*** Block opens ***
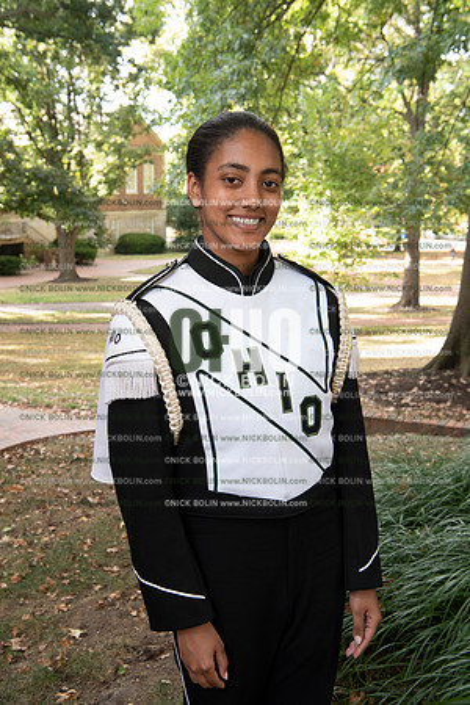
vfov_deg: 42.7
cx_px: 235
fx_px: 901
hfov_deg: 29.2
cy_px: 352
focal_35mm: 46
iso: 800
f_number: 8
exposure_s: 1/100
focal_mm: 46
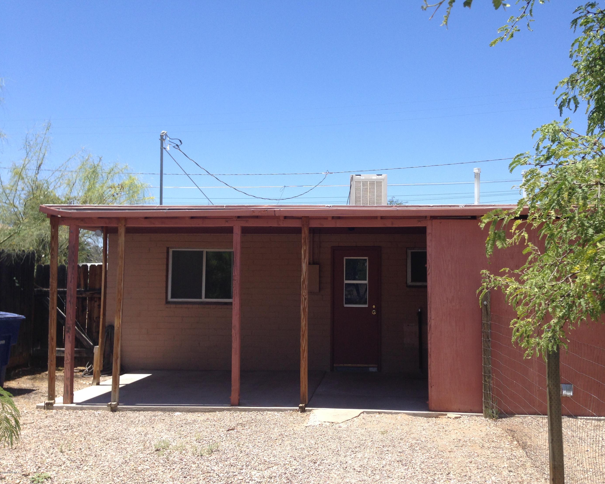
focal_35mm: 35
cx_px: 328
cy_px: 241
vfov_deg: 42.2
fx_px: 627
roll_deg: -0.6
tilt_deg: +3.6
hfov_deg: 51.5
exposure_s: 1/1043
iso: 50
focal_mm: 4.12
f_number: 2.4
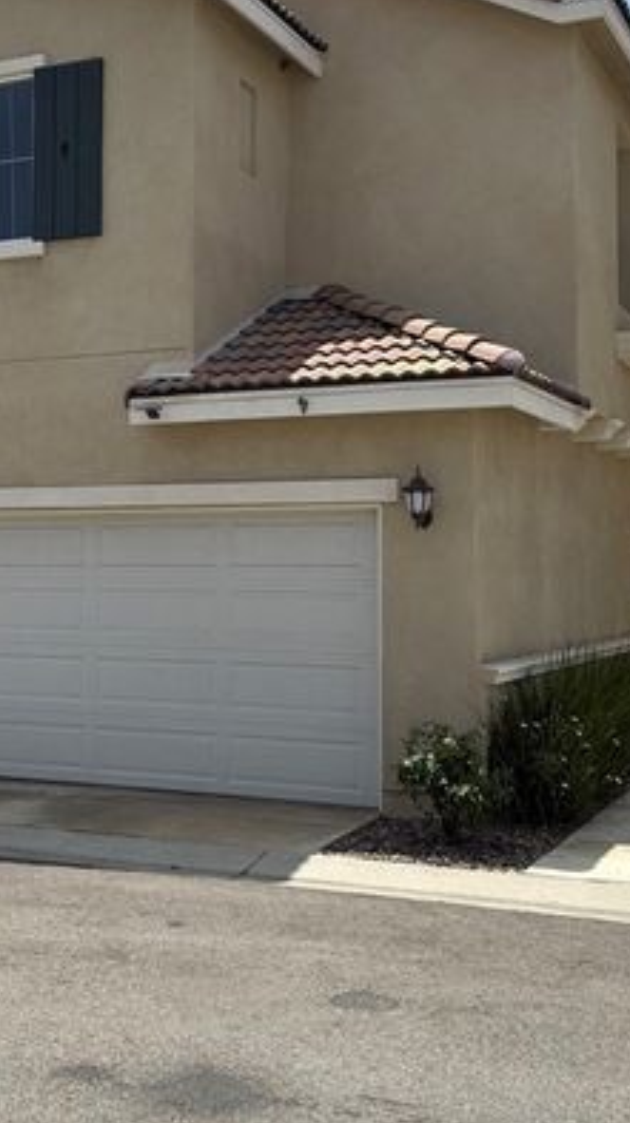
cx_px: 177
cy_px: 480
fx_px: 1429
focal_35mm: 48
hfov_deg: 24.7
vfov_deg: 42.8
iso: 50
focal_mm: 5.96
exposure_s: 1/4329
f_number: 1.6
*** Block closes ***
→ **AIM OF THE EXERCISE**:
Your task is to repeat only the lines from the line containing "tilt_deg: +3.6" through the final line of the material, inclusive; do not include pictures.

→ **SOLUTION TO THIS EXERCISE**:
tilt_deg: +3.6
hfov_deg: 51.5
exposure_s: 1/1043
iso: 50
focal_mm: 4.12
f_number: 2.4
cx_px: 177
cy_px: 480
fx_px: 1429
focal_35mm: 48
hfov_deg: 24.7
vfov_deg: 42.8
iso: 50
focal_mm: 5.96
exposure_s: 1/4329
f_number: 1.6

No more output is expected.